文档片段:
>>>>

输入API的URL时,我会在.gz下载中获得.csv文件。 TAB分离的.csv文件中的数据如下所示(前六行):
00031483 "youtube.com" "2015-05-18 13:31:06" 26
00031483 "youtube.com/channel/UCgfzulPx4-ef6oOX6Jj6f9" "2015-05-18 13:31:32" 16
00031483 "youtube.com/watch?v=Qj8dEBHzev" "2015-05-18 13:31:48" 16
00031483 "youtube.com/my_videos?o=" "2015-05-18 13:32:04" 5
00031483 "youtube.com/my_videos?o=" "2015-05-18 13:32:09" 9
00031483 "youtube.com/edit?o=U&video_id=e-Yn8BTZTx" "2015-05-18 13:32:18" 40
当我尝试从R中的API自动读取文件时,例如:
read.table(PageViewsURL, sep="\t", quote='"', header = FALSE)

<<<<

所给数据:
>>>>

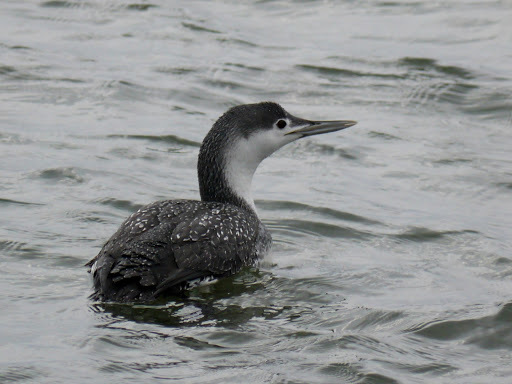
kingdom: Animalia
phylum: Chordata
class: Aves
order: Gaviiformes
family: Gaviidae
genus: Gavia
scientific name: Gavia stellata
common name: Red-throated loon
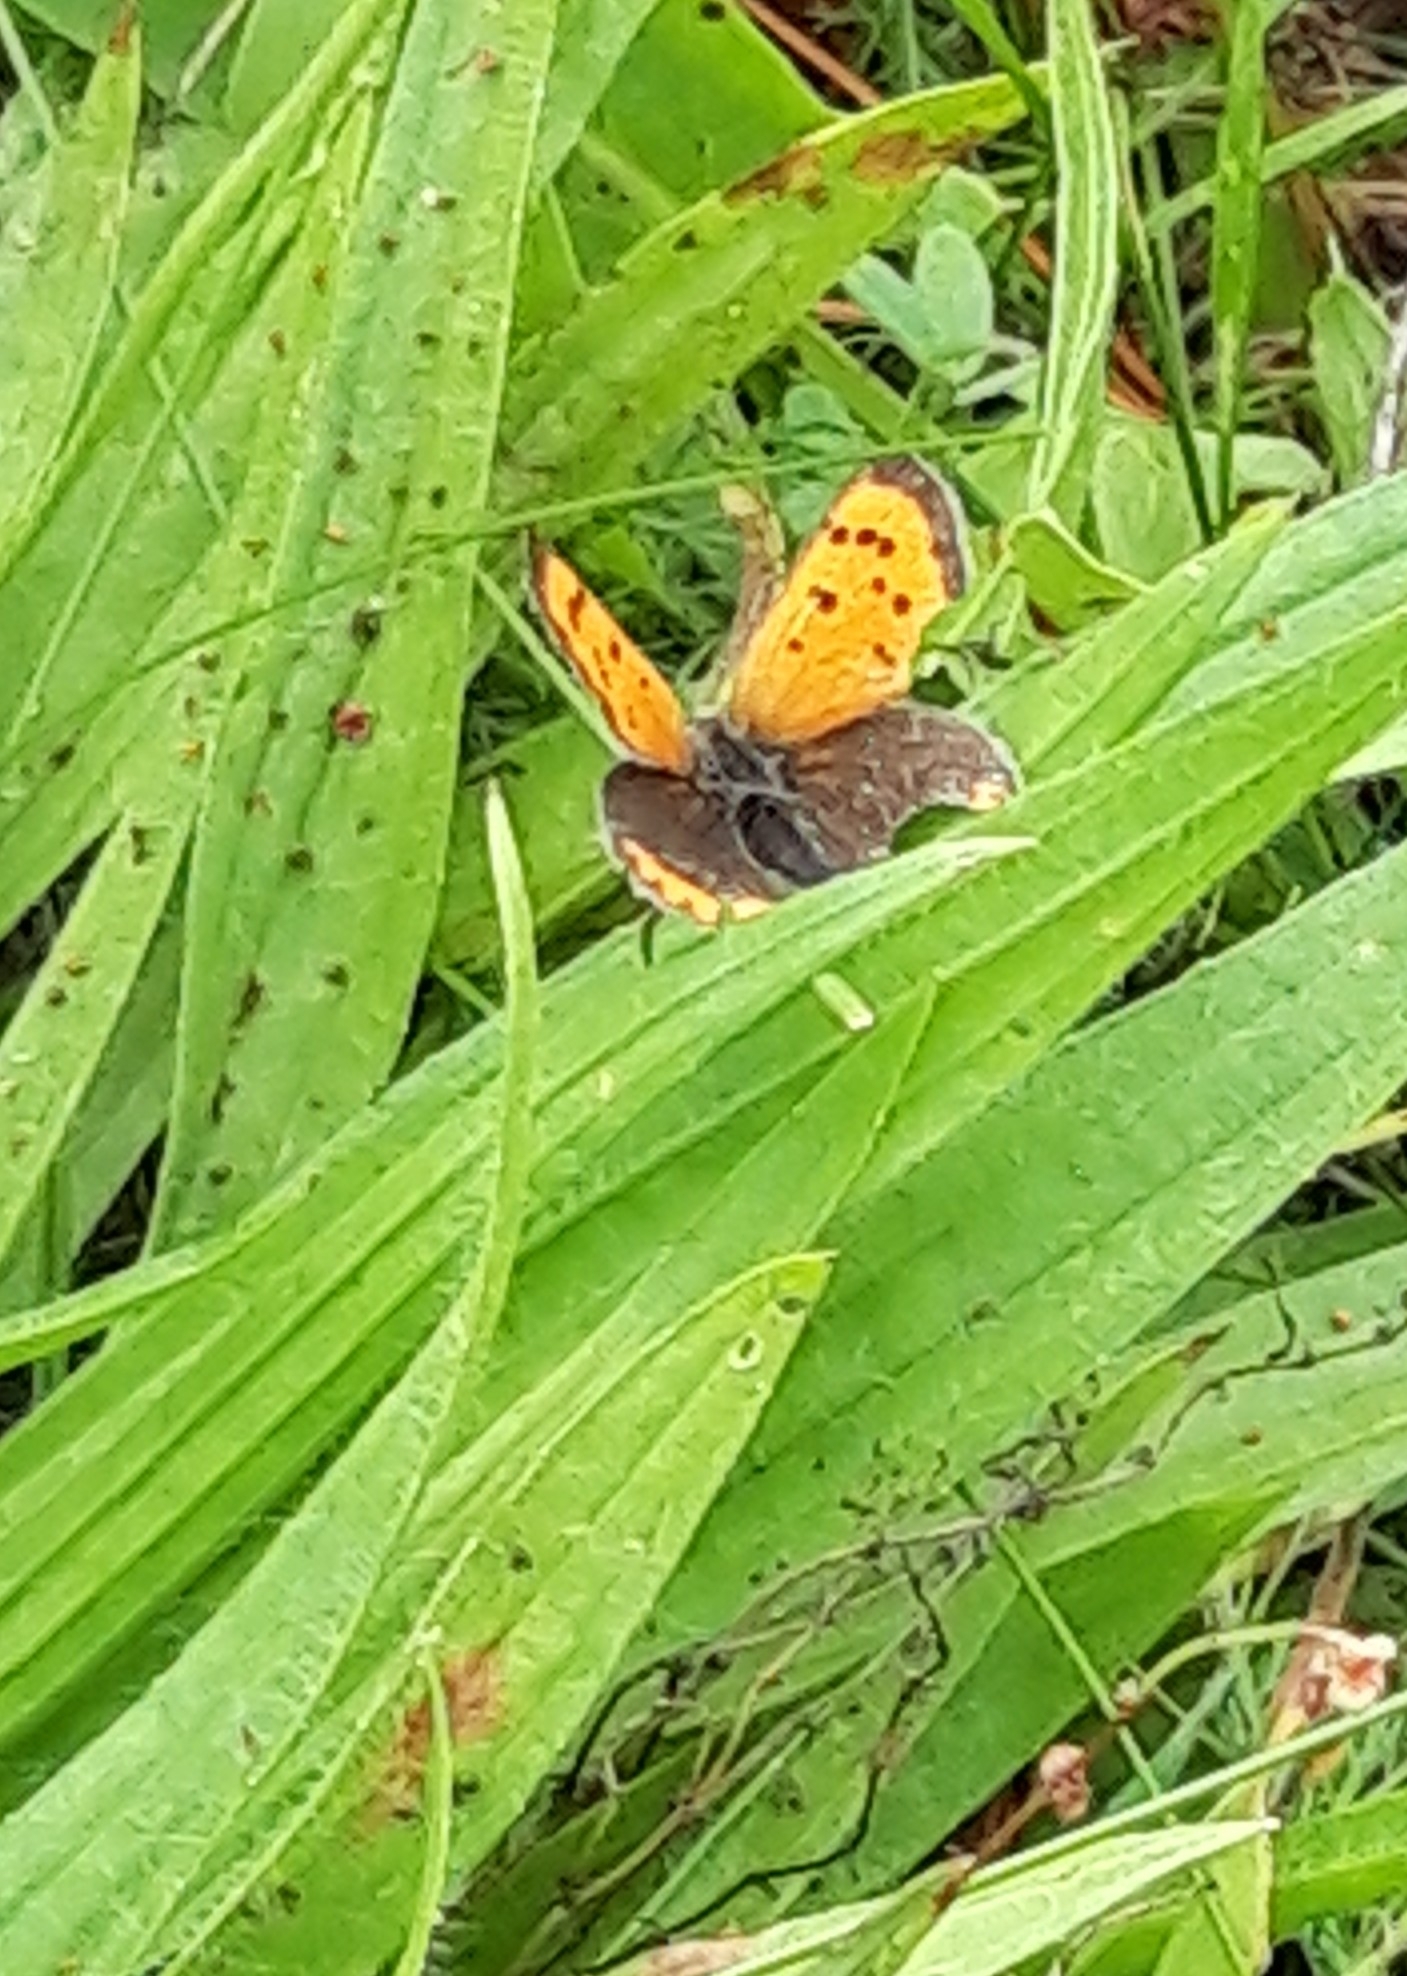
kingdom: Animalia
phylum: Arthropoda
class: Insecta
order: Lepidoptera
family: Lycaenidae
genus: Lycaena
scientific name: Lycaena phlaeas
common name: Small copper
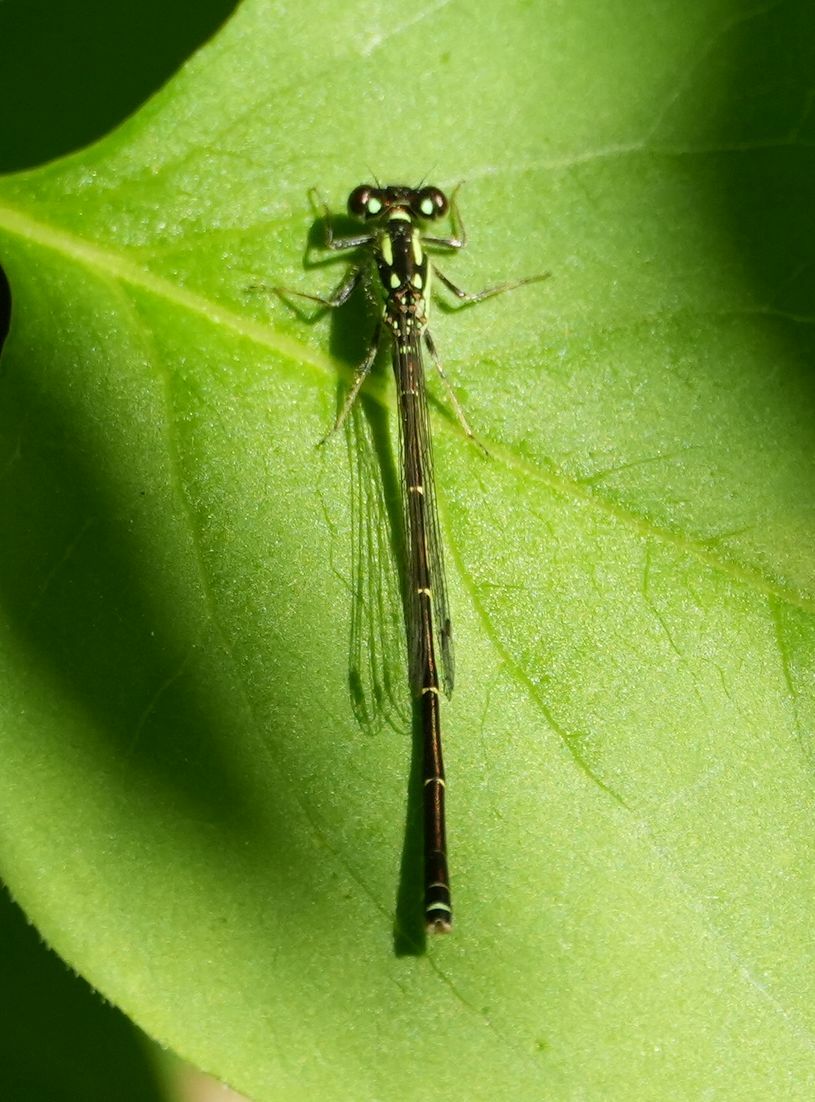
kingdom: Animalia
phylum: Arthropoda
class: Insecta
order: Odonata
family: Coenagrionidae
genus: Ischnura
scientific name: Ischnura posita
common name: Fragile forktail
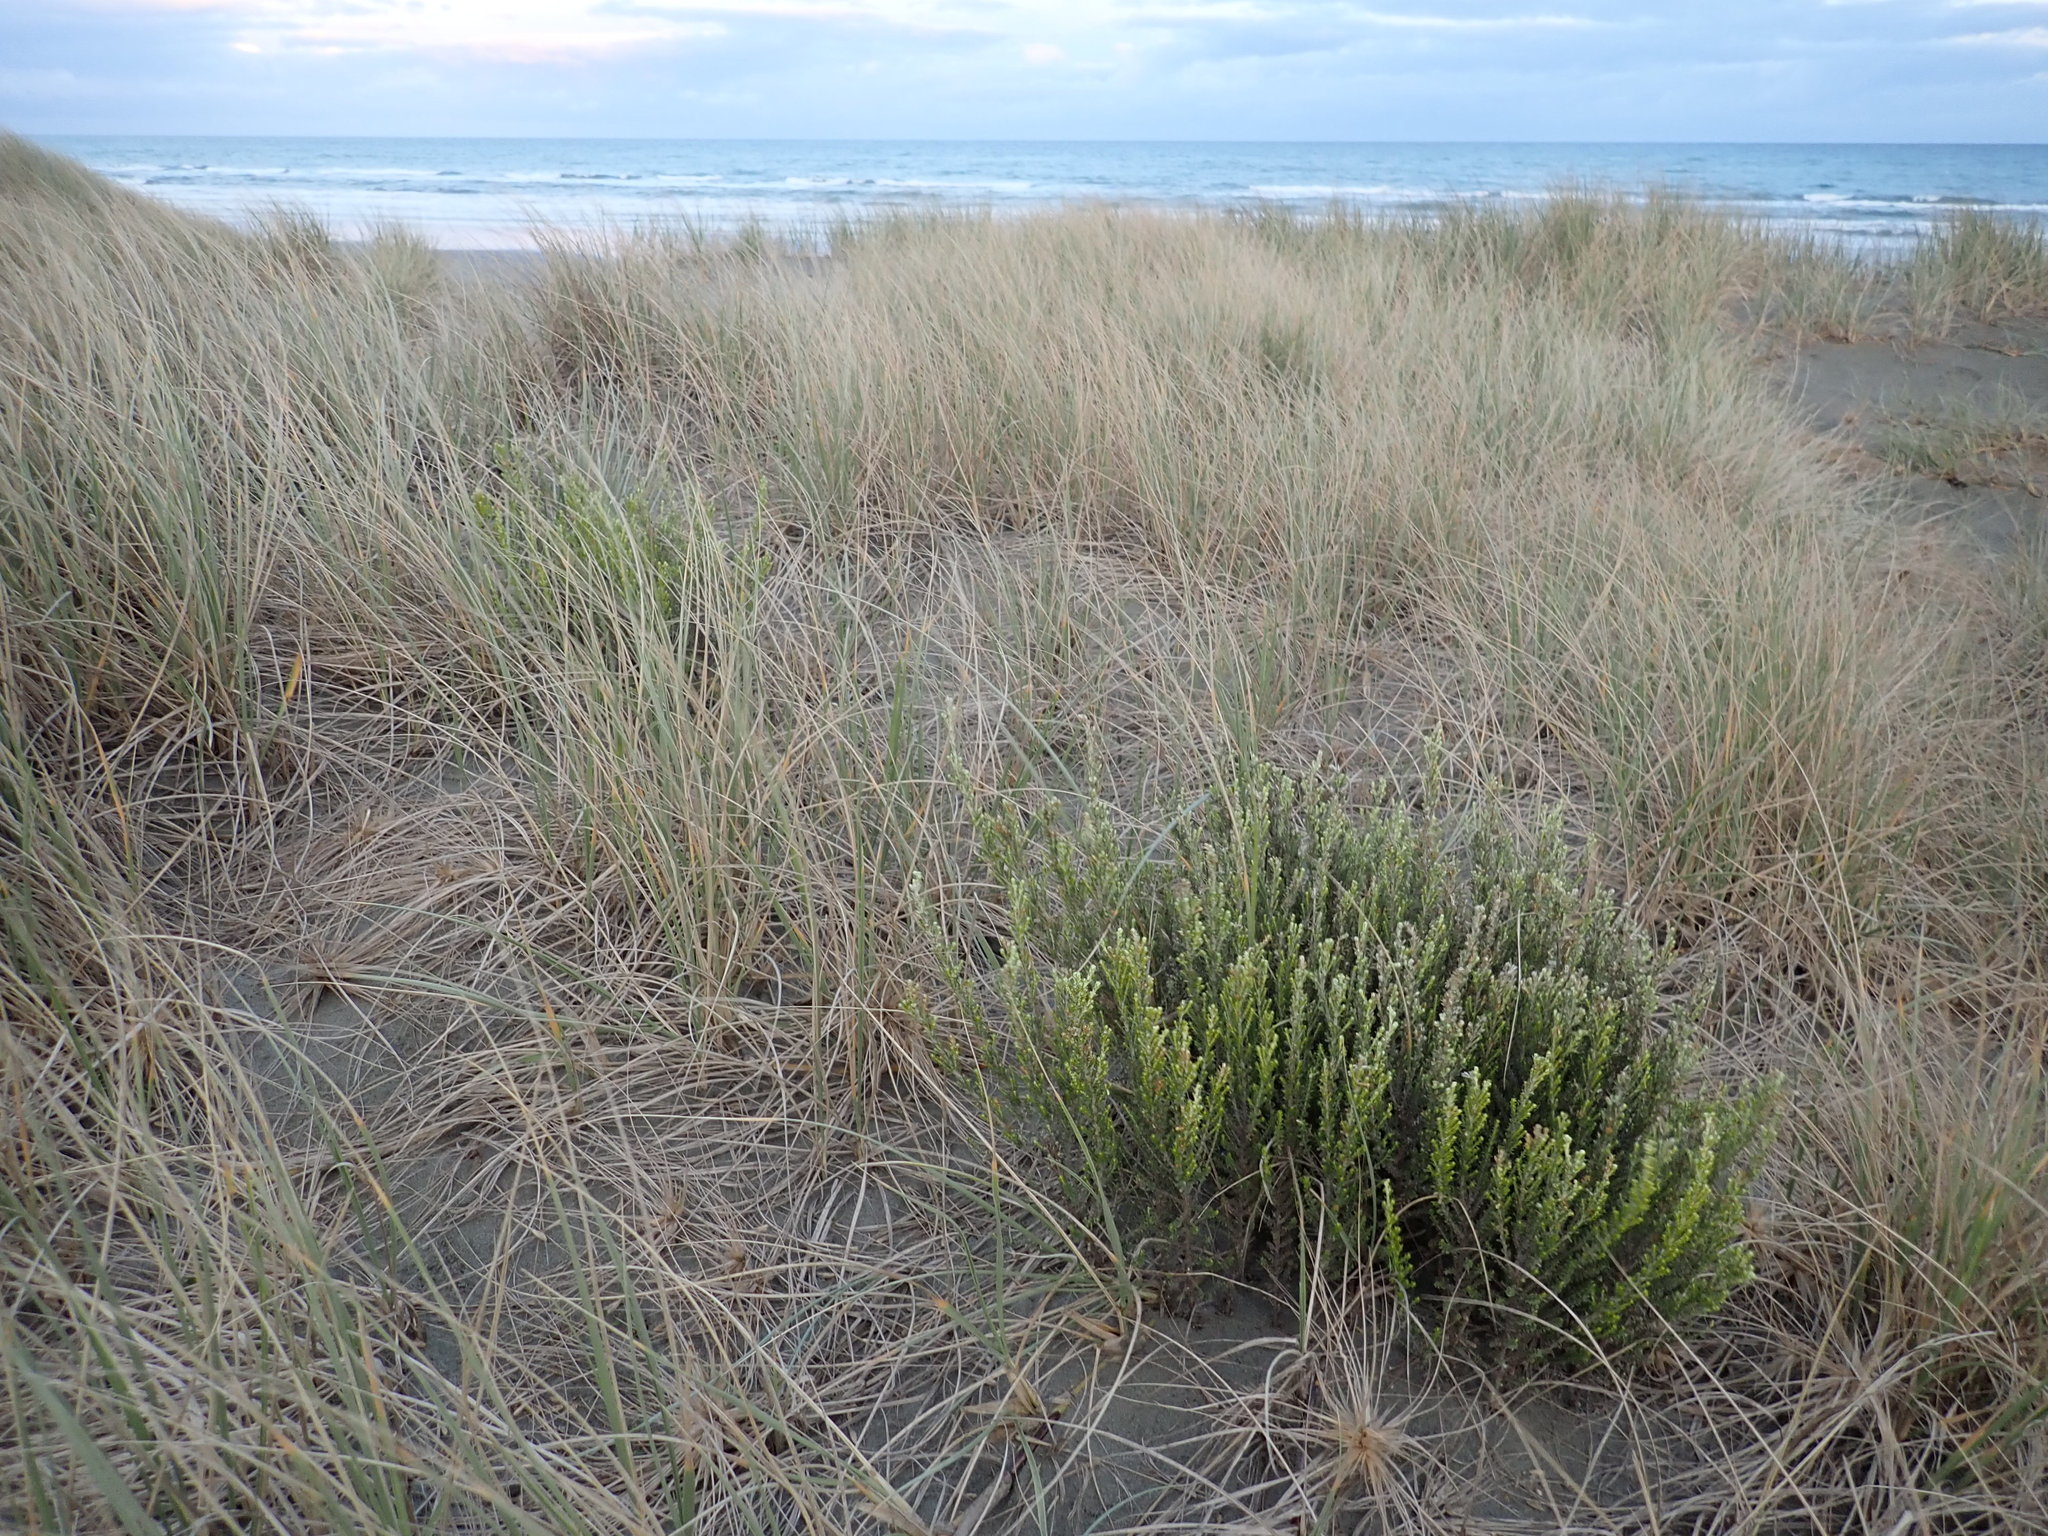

<<<<

任务说明:
从文档片段中原样摘录一段文字：从“输入API的URL时,我会在”开始，直到“header = FALSE)”为止，两端的词语都包括在内。

练习答案:
输入API的URL时,我会在.gz下载中获得.csv文件。 TAB分离的.csv文件中的数据如下所示(前六行):
00031483 "youtube.com" "2015-05-18 13:31:06" 26
00031483 "youtube.com/channel/UCgfzulPx4-ef6oOX6Jj6f9" "2015-05-18 13:31:32" 16
00031483 "youtube.com/watch?v=Qj8dEBHzev" "2015-05-18 13:31:48" 16
00031483 "youtube.com/my_videos?o=" "2015-05-18 13:32:04" 5
00031483 "youtube.com/my_videos?o=" "2015-05-18 13:32:09" 9
00031483 "youtube.com/edit?o=U&video_id=e-Yn8BTZTx" "2015-05-18 13:32:18" 40
当我尝试从R中的API自动读取文件时,例如:
read.table(PageViewsURL, sep="\t", quote='"', header = FALSE)